▶ **Directions**: Return each line of the items below verbatim, covering all of them.

Dataset entries
***

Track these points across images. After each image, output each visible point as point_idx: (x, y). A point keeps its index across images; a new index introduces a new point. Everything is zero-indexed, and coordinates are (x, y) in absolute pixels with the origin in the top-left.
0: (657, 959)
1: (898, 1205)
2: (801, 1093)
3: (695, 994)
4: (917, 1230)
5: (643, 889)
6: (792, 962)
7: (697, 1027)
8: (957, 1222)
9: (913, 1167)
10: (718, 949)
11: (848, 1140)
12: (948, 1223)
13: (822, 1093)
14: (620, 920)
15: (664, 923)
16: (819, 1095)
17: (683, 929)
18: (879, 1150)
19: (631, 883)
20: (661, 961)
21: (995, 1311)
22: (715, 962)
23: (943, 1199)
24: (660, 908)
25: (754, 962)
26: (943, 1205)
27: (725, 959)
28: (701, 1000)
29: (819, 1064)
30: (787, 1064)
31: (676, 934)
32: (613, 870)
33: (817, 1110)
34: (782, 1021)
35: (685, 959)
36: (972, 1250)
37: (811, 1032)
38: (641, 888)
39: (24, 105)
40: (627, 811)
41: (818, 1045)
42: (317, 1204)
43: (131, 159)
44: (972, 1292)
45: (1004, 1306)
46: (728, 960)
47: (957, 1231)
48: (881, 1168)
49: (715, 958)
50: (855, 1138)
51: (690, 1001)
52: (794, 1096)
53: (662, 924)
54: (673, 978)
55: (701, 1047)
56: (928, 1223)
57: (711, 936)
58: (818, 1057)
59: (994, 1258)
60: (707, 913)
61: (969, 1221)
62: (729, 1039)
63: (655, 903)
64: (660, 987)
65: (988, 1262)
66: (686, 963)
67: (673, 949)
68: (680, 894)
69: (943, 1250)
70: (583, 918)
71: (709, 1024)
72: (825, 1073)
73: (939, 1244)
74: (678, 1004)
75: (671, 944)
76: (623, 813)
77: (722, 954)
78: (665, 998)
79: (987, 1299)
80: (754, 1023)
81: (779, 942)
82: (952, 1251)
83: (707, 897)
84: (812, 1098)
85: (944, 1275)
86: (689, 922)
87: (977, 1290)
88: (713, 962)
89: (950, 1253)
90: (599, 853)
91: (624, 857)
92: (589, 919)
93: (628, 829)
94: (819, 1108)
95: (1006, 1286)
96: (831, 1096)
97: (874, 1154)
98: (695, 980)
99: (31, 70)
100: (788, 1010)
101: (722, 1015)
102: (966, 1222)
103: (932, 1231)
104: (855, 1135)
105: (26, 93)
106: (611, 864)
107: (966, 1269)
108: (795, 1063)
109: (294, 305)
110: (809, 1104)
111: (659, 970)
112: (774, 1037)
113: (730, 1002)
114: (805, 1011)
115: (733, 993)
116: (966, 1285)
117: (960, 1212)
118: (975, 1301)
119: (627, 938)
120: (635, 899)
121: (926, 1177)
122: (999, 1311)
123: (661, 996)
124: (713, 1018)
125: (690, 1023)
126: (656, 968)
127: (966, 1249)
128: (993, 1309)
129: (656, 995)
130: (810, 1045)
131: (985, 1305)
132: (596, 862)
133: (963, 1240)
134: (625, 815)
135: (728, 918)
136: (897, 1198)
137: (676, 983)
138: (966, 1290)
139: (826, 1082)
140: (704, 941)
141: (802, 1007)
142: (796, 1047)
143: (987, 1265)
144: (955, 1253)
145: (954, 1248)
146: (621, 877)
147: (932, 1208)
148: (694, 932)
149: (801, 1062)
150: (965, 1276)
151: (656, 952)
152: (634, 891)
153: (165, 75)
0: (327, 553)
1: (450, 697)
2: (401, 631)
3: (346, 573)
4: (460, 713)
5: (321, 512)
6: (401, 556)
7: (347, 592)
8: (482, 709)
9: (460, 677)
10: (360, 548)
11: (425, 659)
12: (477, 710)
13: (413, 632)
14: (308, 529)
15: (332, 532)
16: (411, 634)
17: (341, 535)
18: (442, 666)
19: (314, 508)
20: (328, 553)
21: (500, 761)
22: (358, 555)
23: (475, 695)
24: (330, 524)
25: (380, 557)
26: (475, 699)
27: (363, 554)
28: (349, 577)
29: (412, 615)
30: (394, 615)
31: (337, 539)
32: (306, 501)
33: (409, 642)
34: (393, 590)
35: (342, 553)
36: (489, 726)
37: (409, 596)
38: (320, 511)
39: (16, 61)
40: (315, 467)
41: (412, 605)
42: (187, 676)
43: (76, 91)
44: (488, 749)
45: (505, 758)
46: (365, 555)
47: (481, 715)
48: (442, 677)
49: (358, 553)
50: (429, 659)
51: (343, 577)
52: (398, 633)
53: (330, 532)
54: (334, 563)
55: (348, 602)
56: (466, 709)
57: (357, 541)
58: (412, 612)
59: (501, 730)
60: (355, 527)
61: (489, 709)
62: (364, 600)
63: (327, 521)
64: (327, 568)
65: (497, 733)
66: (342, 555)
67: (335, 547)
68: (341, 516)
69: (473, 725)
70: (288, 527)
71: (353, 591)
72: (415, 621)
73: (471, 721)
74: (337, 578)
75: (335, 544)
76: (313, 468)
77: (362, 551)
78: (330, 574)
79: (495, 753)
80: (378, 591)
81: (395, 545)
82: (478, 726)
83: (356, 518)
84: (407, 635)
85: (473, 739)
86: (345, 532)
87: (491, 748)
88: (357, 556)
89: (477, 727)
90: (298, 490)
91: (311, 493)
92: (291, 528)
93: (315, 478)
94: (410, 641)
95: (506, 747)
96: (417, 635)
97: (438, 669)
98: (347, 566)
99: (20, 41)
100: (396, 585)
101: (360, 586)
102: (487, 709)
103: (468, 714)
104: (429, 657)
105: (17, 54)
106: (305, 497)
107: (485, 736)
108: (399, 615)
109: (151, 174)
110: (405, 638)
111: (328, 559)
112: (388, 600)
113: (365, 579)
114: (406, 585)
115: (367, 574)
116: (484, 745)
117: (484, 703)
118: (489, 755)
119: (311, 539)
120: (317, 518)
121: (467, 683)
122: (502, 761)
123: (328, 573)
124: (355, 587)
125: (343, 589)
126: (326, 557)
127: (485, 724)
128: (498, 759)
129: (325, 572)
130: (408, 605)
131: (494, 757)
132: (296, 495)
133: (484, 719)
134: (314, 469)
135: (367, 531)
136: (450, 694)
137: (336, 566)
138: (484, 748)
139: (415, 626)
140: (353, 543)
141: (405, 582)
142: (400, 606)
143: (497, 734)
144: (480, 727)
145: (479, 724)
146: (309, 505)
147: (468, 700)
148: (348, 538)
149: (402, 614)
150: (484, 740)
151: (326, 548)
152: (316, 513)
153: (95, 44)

***

▶ **Task answer**:
Track these points across images. After each image, output each visible point as point_idx: (x, y). A point keeps its index across images; a new index introduces a new point. Everything is zero-indexed, and coordinates are (x, y) in absolute pixels with the origin in the top-left.
0: (657, 959)
1: (898, 1205)
2: (801, 1093)
3: (695, 994)
4: (917, 1230)
5: (643, 889)
6: (792, 962)
7: (697, 1027)
8: (957, 1222)
9: (913, 1167)
10: (718, 949)
11: (848, 1140)
12: (948, 1223)
13: (822, 1093)
14: (620, 920)
15: (664, 923)
16: (819, 1095)
17: (683, 929)
18: (879, 1150)
19: (631, 883)
20: (661, 961)
21: (995, 1311)
22: (715, 962)
23: (943, 1199)
24: (660, 908)
25: (754, 962)
26: (943, 1205)
27: (725, 959)
28: (701, 1000)
29: (819, 1064)
30: (787, 1064)
31: (676, 934)
32: (613, 870)
33: (817, 1110)
34: (782, 1021)
35: (685, 959)
36: (972, 1250)
37: (811, 1032)
38: (641, 888)
39: (24, 105)
40: (627, 811)
41: (818, 1045)
42: (317, 1204)
43: (131, 159)
44: (972, 1292)
45: (1004, 1306)
46: (728, 960)
47: (957, 1231)
48: (881, 1168)
49: (715, 958)
50: (855, 1138)
51: (690, 1001)
52: (794, 1096)
53: (662, 924)
54: (673, 978)
55: (701, 1047)
56: (928, 1223)
57: (711, 936)
58: (818, 1057)
59: (994, 1258)
60: (707, 913)
61: (969, 1221)
62: (729, 1039)
63: (655, 903)
64: (660, 987)
65: (988, 1262)
66: (686, 963)
67: (673, 949)
68: (680, 894)
69: (943, 1250)
70: (583, 918)
71: (709, 1024)
72: (825, 1073)
73: (939, 1244)
74: (678, 1004)
75: (671, 944)
76: (623, 813)
77: (722, 954)
78: (665, 998)
79: (987, 1299)
80: (754, 1023)
81: (779, 942)
82: (952, 1251)
83: (707, 897)
84: (812, 1098)
85: (944, 1275)
86: (689, 922)
87: (977, 1290)
88: (713, 962)
89: (950, 1253)
90: (599, 853)
91: (624, 857)
92: (589, 919)
93: (628, 829)
94: (819, 1108)
95: (1006, 1286)
96: (831, 1096)
97: (874, 1154)
98: (695, 980)
99: (31, 70)
100: (788, 1010)
101: (722, 1015)
102: (966, 1222)
103: (932, 1231)
104: (855, 1135)
105: (26, 93)
106: (611, 864)
107: (966, 1269)
108: (795, 1063)
109: (294, 305)
110: (809, 1104)
111: (659, 970)
112: (774, 1037)
113: (730, 1002)
114: (805, 1011)
115: (733, 993)
116: (966, 1285)
117: (960, 1212)
118: (975, 1301)
119: (627, 938)
120: (635, 899)
121: (926, 1177)
122: (999, 1311)
123: (661, 996)
124: (713, 1018)
125: (690, 1023)
126: (656, 968)
127: (966, 1249)
128: (993, 1309)
129: (656, 995)
130: (810, 1045)
131: (985, 1305)
132: (596, 862)
133: (963, 1240)
134: (625, 815)
135: (728, 918)
136: (897, 1198)
137: (676, 983)
138: (966, 1290)
139: (826, 1082)
140: (704, 941)
141: (802, 1007)
142: (796, 1047)
143: (987, 1265)
144: (955, 1253)
145: (954, 1248)
146: (621, 877)
147: (932, 1208)
148: (694, 932)
149: (801, 1062)
150: (965, 1276)
151: (656, 952)
152: (634, 891)
153: (165, 75)
0: (327, 553)
1: (450, 697)
2: (401, 631)
3: (346, 573)
4: (460, 713)
5: (321, 512)
6: (401, 556)
7: (347, 592)
8: (482, 709)
9: (460, 677)
10: (360, 548)
11: (425, 659)
12: (477, 710)
13: (413, 632)
14: (308, 529)
15: (332, 532)
16: (411, 634)
17: (341, 535)
18: (442, 666)
19: (314, 508)
20: (328, 553)
21: (500, 761)
22: (358, 555)
23: (475, 695)
24: (330, 524)
25: (380, 557)
26: (475, 699)
27: (363, 554)
28: (349, 577)
29: (412, 615)
30: (394, 615)
31: (337, 539)
32: (306, 501)
33: (409, 642)
34: (393, 590)
35: (342, 553)
36: (489, 726)
37: (409, 596)
38: (320, 511)
39: (16, 61)
40: (315, 467)
41: (412, 605)
42: (187, 676)
43: (76, 91)
44: (488, 749)
45: (505, 758)
46: (365, 555)
47: (481, 715)
48: (442, 677)
49: (358, 553)
50: (429, 659)
51: (343, 577)
52: (398, 633)
53: (330, 532)
54: (334, 563)
55: (348, 602)
56: (466, 709)
57: (357, 541)
58: (412, 612)
59: (501, 730)
60: (355, 527)
61: (489, 709)
62: (364, 600)
63: (327, 521)
64: (327, 568)
65: (497, 733)
66: (342, 555)
67: (335, 547)
68: (341, 516)
69: (473, 725)
70: (288, 527)
71: (353, 591)
72: (415, 621)
73: (471, 721)
74: (337, 578)
75: (335, 544)
76: (313, 468)
77: (362, 551)
78: (330, 574)
79: (495, 753)
80: (378, 591)
81: (395, 545)
82: (478, 726)
83: (356, 518)
84: (407, 635)
85: (473, 739)
86: (345, 532)
87: (491, 748)
88: (357, 556)
89: (477, 727)
90: (298, 490)
91: (311, 493)
92: (291, 528)
93: (315, 478)
94: (410, 641)
95: (506, 747)
96: (417, 635)
97: (438, 669)
98: (347, 566)
99: (20, 41)
100: (396, 585)
101: (360, 586)
102: (487, 709)
103: (468, 714)
104: (429, 657)
105: (17, 54)
106: (305, 497)
107: (485, 736)
108: (399, 615)
109: (151, 174)
110: (405, 638)
111: (328, 559)
112: (388, 600)
113: (365, 579)
114: (406, 585)
115: (367, 574)
116: (484, 745)
117: (484, 703)
118: (489, 755)
119: (311, 539)
120: (317, 518)
121: (467, 683)
122: (502, 761)
123: (328, 573)
124: (355, 587)
125: (343, 589)
126: (326, 557)
127: (485, 724)
128: (498, 759)
129: (325, 572)
130: (408, 605)
131: (494, 757)
132: (296, 495)
133: (484, 719)
134: (314, 469)
135: (367, 531)
136: (450, 694)
137: (336, 566)
138: (484, 748)
139: (415, 626)
140: (353, 543)
141: (405, 582)
142: (400, 606)
143: (497, 734)
144: (480, 727)
145: (479, 724)
146: (309, 505)
147: (468, 700)
148: (348, 538)
149: (402, 614)
150: (484, 740)
151: (326, 548)
152: (316, 513)
153: (95, 44)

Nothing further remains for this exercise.